Auch für solche aufwendigen Highlights ist natürlich die Kölner Philharmonie der ideale Aufführungsort. Aber erneut wird bei und mit dem Acht-Brücken-Festival das ganze Kölner Stadtgebiet bespielt. In der »TanzFaktur« trifft das auf zeitgenössische Streichquartettmusik spezialisierte Asasello Quartett auf den Chor »EinfachMalSingen«, der sich aus Menschen mit und ohne Demenz zusammensetzt. Im WDR Funkhaus heben die Kölner Vokalsolisten und das Ensemble Ruhr Marcus Schmecklers »Schreber Songs« aus der Taufe – eine Hommage an Daniel Paul Schreber, den Begründer der gleichnamigen Kleingärtnerkultur, der zudem an einer Psychose litt. In der Stadthalle Köln-Mülheim gastiert das Klangforum Wien mit einem musikalischen »Symposium« zum Thema »Rausch«. Mit Ensemble- und Vokalwerken von Mahler über Tristan Murail bis zur Minimal-Music-Ikone Terry Riley feiert man viele Stunden lang auch anhand leiblicher Genüsse das Leben.

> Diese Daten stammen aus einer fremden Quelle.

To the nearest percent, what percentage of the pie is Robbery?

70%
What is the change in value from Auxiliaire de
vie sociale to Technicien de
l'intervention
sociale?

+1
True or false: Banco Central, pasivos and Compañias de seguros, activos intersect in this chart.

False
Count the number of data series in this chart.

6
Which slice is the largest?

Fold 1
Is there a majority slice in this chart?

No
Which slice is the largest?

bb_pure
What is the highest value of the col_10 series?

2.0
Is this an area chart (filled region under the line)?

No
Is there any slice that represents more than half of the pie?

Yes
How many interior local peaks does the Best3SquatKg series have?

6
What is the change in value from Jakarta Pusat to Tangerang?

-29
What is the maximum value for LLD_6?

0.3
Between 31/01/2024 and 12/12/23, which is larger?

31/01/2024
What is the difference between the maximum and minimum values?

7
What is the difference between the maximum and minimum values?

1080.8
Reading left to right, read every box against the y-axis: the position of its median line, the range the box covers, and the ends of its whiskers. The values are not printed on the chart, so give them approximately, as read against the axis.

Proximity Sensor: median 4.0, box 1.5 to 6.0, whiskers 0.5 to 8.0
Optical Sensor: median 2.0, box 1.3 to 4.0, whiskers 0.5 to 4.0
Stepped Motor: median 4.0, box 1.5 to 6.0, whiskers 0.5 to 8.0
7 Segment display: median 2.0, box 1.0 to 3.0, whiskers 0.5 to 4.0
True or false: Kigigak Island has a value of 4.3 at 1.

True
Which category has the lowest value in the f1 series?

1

Doch nicht nur bei solchen Klangfesten schüttet das Gehirn reichlich Endorphine aus. Auch bei zwei musikalischen Reisen jenseits konfektionierter Koordinatensysteme sorgt der Botenstoff Dopamin für Glücksgefühle. Das kanadische Ensemble Constantinople bringt von Landsmann Claude Vivier sein Großwerk »…et je reverrai cette ville étrange…« mit, das mit klassischen und traditionellen Instrumenten auf den Spuren Marco Polos wandelt. In ganz andere Sphären bricht man hingegen mit dem Sun Ra Arkestra auf, das einst von Herman Poole Blount alias »Sun Ra« gegründet wurde. Allein schon äußerlich war er in seinem silbern-glitzernden Walle-Walle-Gewand nicht von dieser Welt. Setzte er dann noch mit seiner Big-Band zu einer seiner legendären kunterbunten Voodoo-Jazz-Sessions an, erklangen dabei immer auch solche von ihm erfundenen kosmischen Instrumente wie die Sonnenharfe.
Seit Sun Ra nun angeblich auf Saturn lebt, fungiert der inzwischen auch schon 97-jährige Saxophonist Marshall Allen als sein Stellvertreter auf Erden. Nun landet das Sun Ra Arkestra-Raumschiff am Rhein. Auch dieses Konzert dürfte anschließend im Langzeitgedächtnisspeicher aufbewahrt werden.